I was looking at some Walnut in a post from oldmacnut and thought I would post these cutting boards. The first is made with some California Claro Walnut. I got 8 of these small(18" x 12" x 1 1/2") pieces for $5.00 each. The second board is Myrtlewood Burl and some curl. The last is Carob with Walnut trim. My sister-in-law bought the last one as a housewarming gift for her friend.

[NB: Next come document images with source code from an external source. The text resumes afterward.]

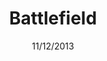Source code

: ---
title: Battlefield
date: 11/12/2013
categories: 
  - WordPress Themes
tags:
  - HTML
  - CSS
  - JavaScript
  - PHP
images: /assets/20220328170805-screencapture-file-C-Users-kerem-Desktop-Web-Tasarimlar-htdocs-oyun-index-html-2022-03-28-17_07_41.jpg
logo: /assets/logo/battlefield.png
madefor: Special request
preview:
  - icon: fas fa-pager
    label: Index
    url: https://kkerem.com/project/battlefield
download:
  - icon: fab fa-archive
    label: HTML
    url: https://kkerem.com/project/battlefield/archive.rar
  - icon: fab fa-wordpress
    label: WP Theme
    url: https://kkerem.com/project/battlefield/archive_wp.rar
---
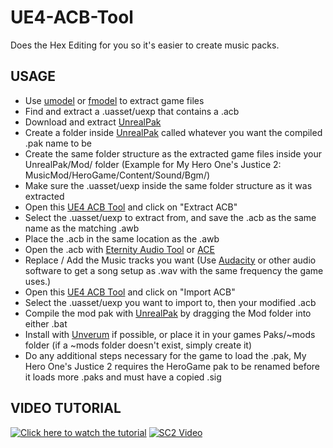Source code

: # UE4-ACB-Tool
Does the Hex Editing for you so it's easier to create music packs.

## USAGE

* Use [umodel](https://www.gildor.org/en/projects/umodel) or [fmodel](https://fmodel.app/) to extract game files
* Find and extract a .uasset/uexp that contains a .acb
* Download and extract [UnrealPak](https://www.fluffyquack.com/tools/unrealpak.rar)
* Create a folder inside [UnrealPak](https://www.fluffyquack.com/tools/unrealpak.rar) called whatever you want the compiled .pak name to be
* Create the same folder structure as the extracted game files inside your UnrealPak/Mod/ folder (Example for My Hero One's Justice 2: MusicMod/HeroGame/Content/Sound/Bgm/)
* Make sure the .uasset/uexp inside the same folder structure as it was extracted
* Open this [UE4 ACB Tool](https://github.com/KurohaSaenoki/UE4-ACB-Tool/releases) and click on "Extract ACB"
* Select the .uasset/uexp to extract from, and save the .acb as the same name as the matching .awb
* Place the .acb in the same location as the .awb
* Open the .acb with [Eternity Audio Tool](https://mega.nz/file/W5NHxDYD#IM7xirUu1-K8e34lINmgC3MFqG1OWFTuscbSptK5fRw) or [ACE](https://github.com/LazyBone152/ACE)
* Replace / Add the Music tracks you want (Use [Audacity](https://www.audacityteam.org/) or other audio software to get a song setup as .wav with the same frequency the game uses.)
* Open this [UE4 ACB Tool](https://github.com/KurohaSaenoki/UE4-ACB-Tool/releases) and click on "Import ACB"
* Select the .uasset/uexp you want to import to, then your modified .acb
* Compile the mod pak with [UnrealPak](https://www.fluffyquack.com/tools/unrealpak.rar) by dragging the Mod folder into either .bat
* Install with [Unverum](https://gamebanana.com/tools/7162) if possible, or place it in your games Paks/~mods folder (if a ~mods folder doesn't exist, simply create it)
* Do any additional steps necessary for the game to load the .pak, My Hero One's Justice 2 requires the HeroGame pak to be renamed before it loads more .paks and must have a copied .sig

## VIDEO TUTORIAL

[![Click here to watch the tutorial](https://img.youtube.com/vi/bWf3RHArecI/0.jpg)](https://youtu.be/bWf3RHArecI)
[![SC2 Video](UMU/GitHubAssets/YouTube.gif)](https://www.youtube.com/watch?v=ZZrEZMi6X5o&list=PLQyrynUmnHDsB8CHILpZ_9AYXODkaNBQE)
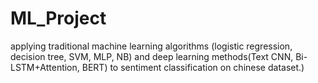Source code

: # ML_Project
applying traditional machine learning algorithms (logistic regression, decision tree, SVM, MLP, NB)  and deep learning  methods(Text CNN, Bi-LSTM+Attention, BERT) to sentiment classification on chinese dataset.)
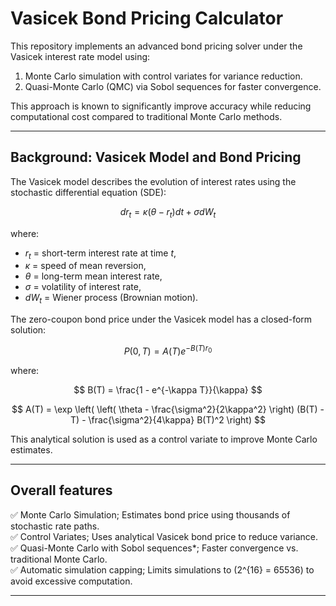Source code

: # Vasicek Bond Pricing Calculator


This repository implements an advanced bond pricing solver under the Vasicek interest rate model using:
1. Monte Carlo simulation with control variates for variance reduction.
2. Quasi-Monte Carlo (QMC) via Sobol sequences for faster convergence.

This approach is known to significantly improve accuracy while reducing computational cost compared to traditional Monte Carlo methods.

---

## Background: Vasicek Model and Bond Pricing

The Vasicek model describes the evolution of interest rates using the stochastic differential equation (SDE):

$$
dr_t = \kappa (\theta - r_t) dt + \sigma dW_t
$$

where:
- $r_t$ = short-term interest rate at time $t$,
- $\kappa$ = speed of mean reversion,
- $\theta$ = long-term mean interest rate,
- $\sigma$ = volatility of interest rate,
- $dW_t$ = Wiener process (Brownian motion).

The zero-coupon bond price under the Vasicek model has a closed-form solution:

$$
P(0,T) = A(T) e^{-B(T) r_0}
$$

where:

$$
B(T) = \frac{1 - e^{-\kappa T}}{\kappa}
$$

$$
A(T) = \exp \left( \left( \theta - \frac{\sigma^2}{2\kappa^2} \right) (B(T) - T) - \frac{\sigma^2}{4\kappa} B(T)^2 \right)
$$

This analytical solution is used as a control variate to improve Monte Carlo estimates.

---

## Overall features

✅ Monte Carlo Simulation; Estimates bond price using thousands of stochastic rate paths.  
✅ Control Variates; Uses analytical Vasicek bond price to reduce variance.  
✅ Quasi-Monte Carlo with Sobol sequences*; Faster convergence vs. traditional Monte Carlo.  
✅ Automatic simulation capping; Limits simulations to \(2^{16} = 65536\) to avoid excessive computation.  

---


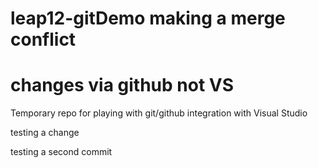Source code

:# leap12-gitDemo making a merge conflict
# changes via github not VS
Temporary repo for playing with git/github integration with Visual Studio

testing a change

testing a second commit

I made another one yesterday!![attachment=14338][attachment=14339][attachment=14340][attachment=14341]
Fun to build and they sell well.
Robert


----------



## hobbit-hut (Dec 5, 2012)

I wouldn't even want to scrach one let alone cut on it,


----------



## Mike Jones (Dec 5, 2012)

Those are really really pretty!


----------



## healeydays (Dec 5, 2012)

Very nice boards


----------



## NYWoodturner (Dec 5, 2012)

Super nice job Robert ! Question - Are those straight glue up or is there another type of joinery going on there?


----------



## rtriplett (Dec 5, 2012)

I just use Titebond III and straight glue up. 
Robert


----------



## hobbit-hut (Dec 5, 2012)

It might be hard to chop up my carrots but I would just put another board on each end and hang it on the wall


----------



## Patrude (Dec 5, 2012)

rtriplett said:


> I was looking at some Walnut in a post from oldmacnut and thought I would post these cutting boards. The first is made with some California Claro Walnut. I got 8 of these small(18" x 12" x 1 1/2") pieces for $5.00 each. The second board is Myrtlewood Burl and some curl. The last is Carob with Walnut trim. My sister-in-law bought the last one as a housewarming gift for her friend. I made another one yesterday!!
> Fun to build and they sell well.
> Robert



 Ya; that is very interesting work, nicely done, and I agree, it'd almost hurt to make cut marks on em. I'd hang it up for all to see and use my oldie. nice work


----------



## myingling (Dec 6, 2012)

WOW ,, nice


----------



## DomInick (Dec 6, 2012)

Nice work Robert. I to wouldn't want to scratch it. May look nice now until it's been cut on for some time.


----------